## Saved data entries
§
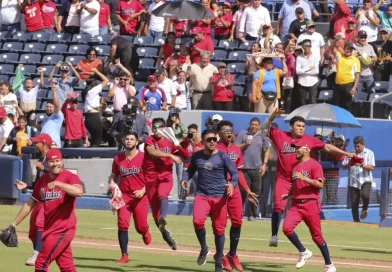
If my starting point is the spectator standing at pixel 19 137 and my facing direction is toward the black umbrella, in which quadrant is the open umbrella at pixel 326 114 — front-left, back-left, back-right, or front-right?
front-right

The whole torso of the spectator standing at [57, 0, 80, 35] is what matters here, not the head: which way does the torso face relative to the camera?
toward the camera

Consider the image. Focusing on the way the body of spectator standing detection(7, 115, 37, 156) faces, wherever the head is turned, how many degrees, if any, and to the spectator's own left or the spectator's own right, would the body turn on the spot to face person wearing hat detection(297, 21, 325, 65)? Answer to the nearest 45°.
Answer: approximately 90° to the spectator's own left

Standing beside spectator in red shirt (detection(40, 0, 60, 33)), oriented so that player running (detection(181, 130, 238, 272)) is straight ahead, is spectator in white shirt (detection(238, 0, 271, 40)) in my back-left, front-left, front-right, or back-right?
front-left

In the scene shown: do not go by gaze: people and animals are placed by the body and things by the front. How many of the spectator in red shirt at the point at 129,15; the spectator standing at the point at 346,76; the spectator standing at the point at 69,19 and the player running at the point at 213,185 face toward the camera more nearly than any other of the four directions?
4

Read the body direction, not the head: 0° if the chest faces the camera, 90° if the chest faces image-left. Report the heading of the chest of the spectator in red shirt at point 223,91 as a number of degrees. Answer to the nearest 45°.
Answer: approximately 0°

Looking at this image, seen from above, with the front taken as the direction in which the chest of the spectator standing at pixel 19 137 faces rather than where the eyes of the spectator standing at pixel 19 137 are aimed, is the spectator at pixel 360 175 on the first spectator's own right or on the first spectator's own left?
on the first spectator's own left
§
## ACTIVITY
Reproduce the listing above word for word, leaving out the pictures.

## TASK RESULT
If my starting point is the spectator standing at pixel 19 137 and my facing direction is toward the black umbrella, in which quadrant is the open umbrella at pixel 326 114 — front-left, back-left, back-right, or front-right?
front-right

The whole torso of the spectator standing at [57, 0, 80, 35] is what matters here, not the head: which way does the torso face relative to the camera?
toward the camera

Consider the image. Focusing on the way the body of spectator standing detection(7, 115, 37, 156) faces, wherever the head is turned, how many degrees, if any, and to the spectator's own left or the spectator's own right, would the body turn on the spot to face person wearing hat detection(297, 21, 325, 65)? Answer to the nearest 45°.
Answer: approximately 90° to the spectator's own left

Standing beside spectator in red shirt (detection(40, 0, 60, 33)), oriented so that player running (detection(181, 130, 238, 272)) is straight ahead, is spectator in white shirt (detection(238, 0, 271, 40)) in my back-left, front-left, front-right, or back-right?
front-left

In the scene shown: do not go by gaze: people and animals are placed by the body and things by the front. How many of the spectator in red shirt at the point at 129,15; the spectator standing at the point at 346,76; the spectator standing at the point at 69,19 and the player running at the point at 213,185 face toward the camera more nearly than any other of the four directions?
4

Read the body direction, not the head: 0° if the chest faces the camera, 90° if the chest faces image-left. Report the heading of the chest of the spectator in red shirt at point 223,91 as a number of degrees. Answer to the nearest 45°.
Answer: approximately 0°

Looking at this image, seen from above, with the front taken as the direction in which the chest of the spectator standing at pixel 19 137 faces rather than where the eyes of the spectator standing at pixel 19 137 are aimed, is the spectator at pixel 360 175 on the first spectator's own right or on the first spectator's own left?
on the first spectator's own left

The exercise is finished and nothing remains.